Daha sonra İETT otobüsüne bindiklerini ve kepçenin ters yönden hızlı bir şekilde geldiğini, kepçenin otobüsteki öğrencilere ve kendisine zarar verebileceğini düşündüğünü iddia eden Özak, "Bu yüzden kepçenin tekerine ateş açılması emrini verdim. Ateş açıldı ve teker patladı, araç durdu ve bir kişi indi, gitti." diye konuştu.

Eski Hava Harp Okulu öğrencisi tutuklu sanık Nimet Ecem Gönüllü, 15 Temmuz'da Yalova Meydan Komutanlığı'nda kampta bulunduğunu, eski Hava Kuvvetleri Komutanı Abidin Ünal ve beraberindeki generallerin kampı ziyaret ettiğini ve geçtiğimiz yıllarda böyle bir ziyaretle karşılaşmadığını öne sürdü.

Kamptayken akşam saatlerinde içtima yapıldığını ve daha sonra otobüse binerek okula gittiklerini anlatan Gönüllü, olayda ölen Binbaşı Ferhat Günay'ın otobüste bir konuşma yaptığını ve TSK’nın yönetime el koyduğunu söylediğini, daha sonra otobüsten indiklerini ve silah sesleri gelmesi üzerine Teğmen Emre Demirbilek’in "yat" demesiyle yere yattığını kaydetti.

Yaklaşık 10 kişi olarak yolda trafik akarken yolun karşısına geçtiklerini öne süren Gönüllü, sabah olunca polislere sığındıkları ve gece boyunca sürekli üzerlerine ateş gelmesine rağmen hiç ateş etmediğini ileri sürdü.

Gönüllü, "Ferhat Günay darbe hakkında konuşmalar yaptı ama bize 'Kalkın darbe yapıyoruz' demedi. Bir bayanın darbeye dahil edildiği hiç görülmemiştir." dedi.

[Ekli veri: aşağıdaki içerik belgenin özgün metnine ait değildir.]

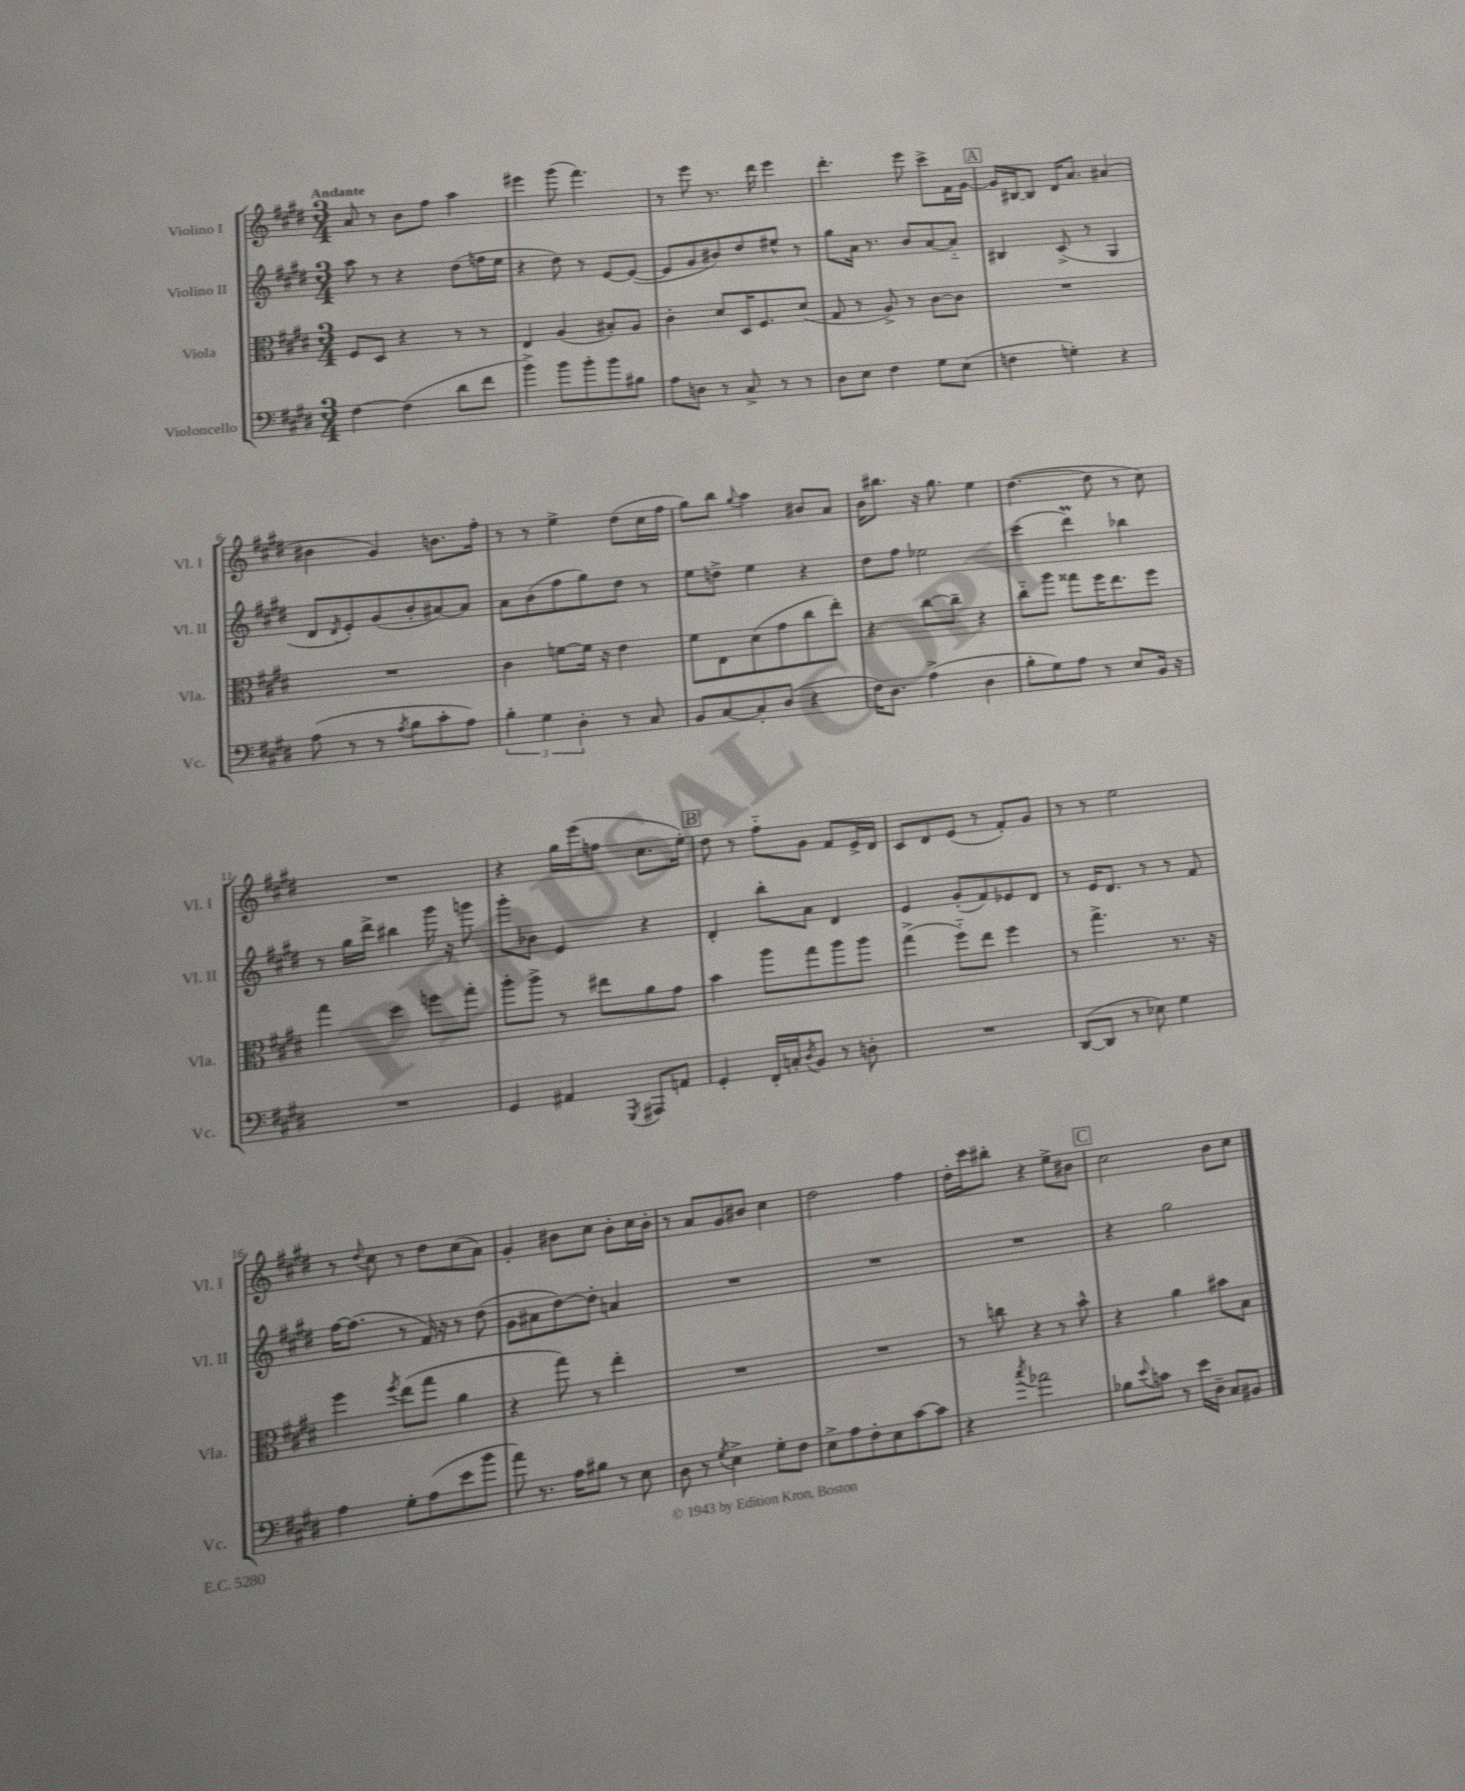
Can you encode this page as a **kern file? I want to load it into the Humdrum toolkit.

**kern	**kern	**kern	**kern
*part4	*part3	*part2	*part1
*staff4	*staff3	*staff2	*staff1
*I"Violoncello	*I"Viola	*I"Violino II	*I"Violino I
*I'Vc.	*I'Vla.	*I'Vl. II	*I'Vl. I
*clefF4	*clefC3	*clefG2	*clefG2
*k[f#c#g#d#]	*k[f#c#g#d#]	*k[f#c#g#d#]	*k[f#c#g#d#]
*M3/4	*M3/4	*M3/4	*M3/4
=1	=1	=1	=1
!	!	!	!LO:TX:a:B:t=Andante
[4F#\	8F#/L	8aa\	8a/
.	8D#/J	8r	8r
(4F#\]	4r	4r	8b\L
.	.	.	8ff#\J
8d#\L	8r	(8dd#\L	4aa\
8f#\J	8r	16ffn\L	.
.	.	16ee\JJ	.
=2	=2	=2	=2
4b^\)	4E/	4r	4eee#X\
8b\L	(4A/	8dd#\)	(8ggg#\
8b'\	.	8r	4.fff#\)
8b\	8B#X'/L)	[8e/L	.
8B#X\J	8A/J	(8e/J_	.
=3	=3	=3	=3
8A\L	4c#'\	8e/L]	8r
8Dn\J	.	8g#/	8eee\
8r	8d#/L	8b#X/)	8.r
8C#^/	16D#/K	8dd#/	.
.	8.F#/	.	16ddd#\
8r	.	8ee#X^^/J	4eee\
8r	(8d#/J	8r	.
=4	=4	=4	=4
8D#\L	8G#/	8gg#\L	4.ddd#'\
8E\J	8r	16a\Jk	.
.	.	8.r	.
4F#\	8A^/)	.	.
.	8r	8b/L	8eee\
8G#\L	[8c#\L	[8a/	8ccc#^\L
(8E\J	8c#\J]	8a/J]	16f#\L
.	.	.	[16g#\JJ
!!LO:REH:place=s1:t=A
=5	=5	=5	=5
4Fn\	2.r	4B#X/	16g#/LL]
.	.	.	[16B#X/J
.	.	.	8B#/J]
4Gn'\)	.	(8c#^/	16d#/KL
.	.	.	8.a/J
.	.	8r	.
4r	.	4G#/	(4a#X/
!!LO:LB:g=z
=6	=6	=6	=6
(8A\	2.r	8d#/L	4b#X\
.	.	8qd#/	.
8r	.	8e'/)	.
8r	.	(8g#/	4g#/)
8qA/	.	.	.
8B\L	.	8b'/	.
8c#'\	.	[8a#X/)	8.bn\L
8A\J)	.	8a#/J]	.
.	.	.	16ff#'\Jk
=7	=7	=7	=7
6B'\	4c#\	8a\L	8r
.	.	(8b\	8r
6G#\	.	.	.
.	[8fn\L	8ff#\	4ee^\
6D#'\	.	.	.
.	16f\Jk]	8gg#\)	.
.	16r	.	.
8r	4e\	8dd#\J	(8dd#\L
8C#/	.	8r	16cc#\L
.	.	.	16ff#\JJ
=8	=8	=8	=8
8BB/L	8f#\L	8ee\L	8gg#\L)
[8C#/	8E\	8ddn^\J	8bb\J
.	.	.	8qqgg#/
8C#'/]	(8d#\	4ee\	4aa\
(8D#/J	8g#\	.	.
4r	8cc#\	4r	8b#X/L
.	8ee'\J)	.	8a/J
=9	=9	=9	=9
16F#\KL)	4r	8dd#\L	16b\KL
8.D#\J	.	.	8.bb#X\J
.	.	8ff#\J	.
(4A^\	[8cc#\L	2ee-X\	16r
.	.	.	8.gg#\
.	8cc#~\J]	.	.
4D#\	4r	.	4ee\
=10	=10	=10	=10
8B'\L	8cc#\L	(4ccc#\	([4.dd#\
8G#\)	8aa\J	.	.
8A\J	8gg##X\L	4ddd#m\)	.
8r	16ff#\K	.	8dd#\]
.	8.ee\	.	.
8E/L	.	4bb-X\	8r
16BB/Jk	8ff#\J	.	8cc#\)
16r	.	.	.
!!LO:LB:g=z
=11	=11	=11	=11
2.r	4gg#\	8r	2.r
.	.	16gg#\LL	.
.	.	16ddd#^\JJ	.
.	4dd#\	4bb#X\	.
.	8ffn\L	16ggg#\	.
.	.	16r	.
.	8gg#'\J	8gggn\	.
=12	=12	=12	=12
4GG#/	8aa'\L	8ggg#'\L	4r
.	8aa^\J	8b-X\J	.
4AA#X/	8r	4e/	16gg#\LL
.	.	.	(16eee\J
.	8ee#X\L	.	8ffn\J
8qGGG#/	.	.	.
8AAA#X/L	8a\	4r	8.cc#\L
8AAn/J	8g#\J	.	.
.	.	.	16ee'\Jk)
!!LO:REH:place=s1:t=B
=13	=13	=13	=13
4GG#'/	4b\	4d#'/	8dd#\
.	.	.	8r
16FF#'/LL	8aa\L	8bb'\L	8ff#\L
16Cn'/J	.	.	.
8qD#/	.	.	.
8BB/J	8gg#\	8a\J	8g#\J
8r	8aa\	4d#/	8f#/L
8Dn'\	8aa\J	.	16e^/L
.	.	.	16d#/JJ
=14	=14	=14	=14
2.r	(4gg#^\	4e/	8c#/L
.	.	.	8d#/
.	8ff#\L)	(8g#'/L	(8e/J
.	8ee\J	8f#/)	8r
.	4ff#\	8e-X/	8f#'/L)
.	.	8d#/J	8g#/J
=15	=15	=15	=15
([8DD#/L	8r	8r	8r
8DD#/J]	4.gg#^\	16e/KL	8r
.	.	8.d#/J	.
8r	.	.	2ee\
8E-X\)	.	8r	.
4G#\	8.r	8r	.
.	.	8f#/	.
.	16r	.	.
!!LO:LB:g=z
=16	=16	=16	=16
4A\	4ff#\	[16ff#\KL	8r
.	.	(8.ff#\J]	.
.	.	.	8qqdd#/
.	.	.	8cc#\
.	8qff#/	.	.
8G#'\L	(8ee\L	8r	8r
(8A\	8gg#\J	16f#/)	8dd#\L
.	.	16r	.
8e\	4a\	8r	(8cc#\
8b\J	.	(8dd#\	8a\J)
=17	=17	=17	=17
8a\)	4r	8g#\L	4g#'/
8.r	.	8a#X\	.
.	8gg#\)	[8dd#\)	8b#X\L
16A\KL	.	.	.
8B#X\J	8r	8dd#'\J]	8cc#\J
8r	4ee'\	4an/	8b#'\L
8E\	.	.	16cc#\L
.	.	.	16b#'\JJ
=18	=18	=18	=18
8D#\	2.r	2.r	8r
8r	.	.	8a/L
8qG#/	.	.	.
4E^\	.	.	8g#/
.	.	.	8b#X/J
8G#'\L	.	.	4cc#\
8F#\J	.	.	.
=19	=19	=19	=19
8E^\L	2.r	2.r	2dd#\
8A\	.	.	.
8F#'\	.	.	.
8E\	.	.	.
[8c#\	.	.	4ff#\
8c#\J]	.	.	.
=20	=20	=20	=20
4r	8r	2.r	16dd#'\LL
.	.	.	16ccc#\J
.	8ccn\	.	8bb#X'\J
8qcc#/	.	.	.
2a-X\	4r	.	4r
.	8r	.	8ee^\L
.	8b^^\	.	8b#X\J
!!LO:REH:place=s1:t=C
=21	=21	=21	=21
8B-X\L	4r	4r	2cc#\
8qqe/	.	.	.
8cn\J	.	.	.
8r	4a\	2gg#\	.
16e\LL	.	.	.
16D#~\JJ	.	.	.
8C#/L	8b#X\L	.	8b\L
8BB#X/J	8B\J	.	8cc#\J
==	==	==	==
*-	*-	*-	*-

Eski Hava Harp Okulu öğrencisi tutuklu sanık Şüheda Sena Öğütalan da savunmasında, Tuzla Orhanlı Gişeleri’ne geldiklerinde otobüsten indiklerini, üzerilerine ateş edildiğini ve "yat" emriyle yere yattığını öne sürdü.

Silahı ve mermisi olmasına rağmen hiç ateş etmediğini ve kimseye de zarar vermediğini ileri süren Öğütalan, "Gecenin bir vakti bilmediğim bir yerde üzerimde üniformam varken nasıl gidebilirdim? Herkesi darbeci sanan halka kendimin öğrenci olduğunu nasıl anlatabilirdim?" ifadelerini kullandı.

Mahkeme, tüm sanıkların savunmasını tamamlayarak duruşmayı yarına erteledi.